Exercise aim
A faithful copy of every record is needed here. Images must not appear in it.

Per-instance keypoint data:
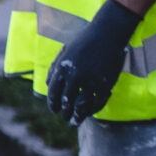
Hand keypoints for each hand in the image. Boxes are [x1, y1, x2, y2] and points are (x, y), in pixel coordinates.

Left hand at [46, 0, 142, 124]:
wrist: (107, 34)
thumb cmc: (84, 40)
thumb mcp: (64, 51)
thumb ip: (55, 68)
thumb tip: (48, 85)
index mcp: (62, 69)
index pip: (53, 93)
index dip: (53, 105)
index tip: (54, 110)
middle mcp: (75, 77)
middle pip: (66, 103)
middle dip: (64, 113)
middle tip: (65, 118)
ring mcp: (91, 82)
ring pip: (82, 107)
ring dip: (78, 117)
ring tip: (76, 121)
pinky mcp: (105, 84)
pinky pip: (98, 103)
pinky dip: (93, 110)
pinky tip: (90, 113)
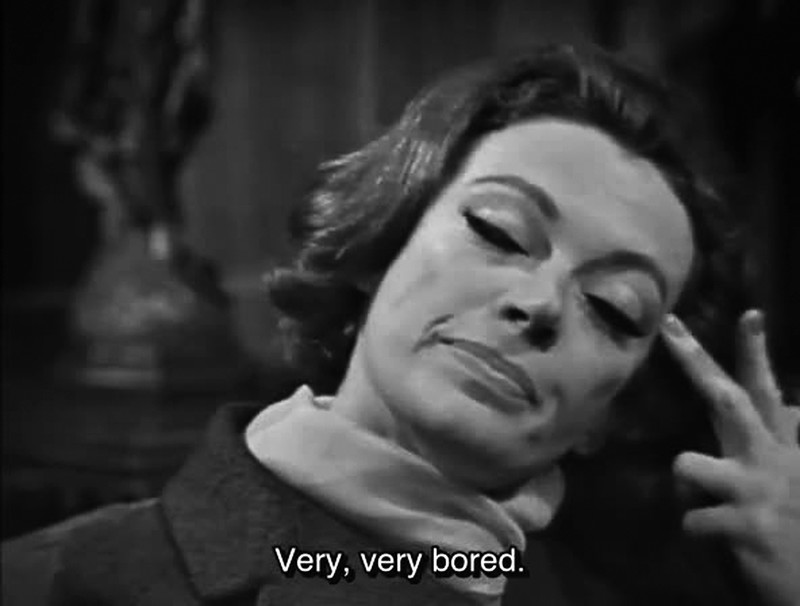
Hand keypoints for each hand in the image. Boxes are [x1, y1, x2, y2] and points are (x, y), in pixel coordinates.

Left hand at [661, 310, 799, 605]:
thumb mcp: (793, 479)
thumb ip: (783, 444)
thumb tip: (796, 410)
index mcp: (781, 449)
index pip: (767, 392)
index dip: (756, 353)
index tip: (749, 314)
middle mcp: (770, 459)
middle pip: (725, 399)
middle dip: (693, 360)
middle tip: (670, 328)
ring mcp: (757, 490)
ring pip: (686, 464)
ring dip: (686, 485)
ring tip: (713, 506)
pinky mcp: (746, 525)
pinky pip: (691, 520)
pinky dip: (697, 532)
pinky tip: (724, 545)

Final answer
Hand keypoints for each hand in the image. Boxes are [x1, y1, x2, y2] and points are (x, y), in pixel coordinates.

Left hand at [46, 0, 142, 124]:
wrist: (107, 34)
thumb cmc: (84, 40)
thumb mcp: (64, 51)
thumb ip: (55, 68)
thumb tip: (48, 85)
index mcp: (62, 69)
index pip: (53, 93)
index dip: (53, 105)
index tip: (54, 110)
middle mcp: (75, 77)
middle pip: (66, 103)
middle dip: (64, 113)
middle tip: (65, 118)
ring mcp: (91, 82)
ring pip: (82, 107)
ring dip: (78, 117)
ring tip: (76, 121)
pinky mcp: (105, 84)
pinky pip: (98, 103)
pinky dip: (93, 110)
pinky tip: (90, 113)
Hand keypoints for each hand in the image. Boxes are [x1, y1, x2, y2] and points are (x, y), in pixel coordinates.

Left hand at [661, 310, 799, 605]:
thumb mcp: (793, 479)
thumb ip: (783, 444)
thumb tip: (796, 410)
index mcp: (781, 449)
index pip: (767, 392)
index dip: (756, 353)
index tip: (749, 314)
middle mcp: (770, 459)
middle pip: (725, 399)
middle dip: (693, 360)
middle tip: (670, 328)
ring mcp: (757, 490)
ring pip: (686, 464)
ring dip: (686, 485)
ring tip: (713, 506)
pinky mcp: (746, 525)
pinky pip: (691, 520)
pinky dip: (697, 532)
pinky tip: (724, 545)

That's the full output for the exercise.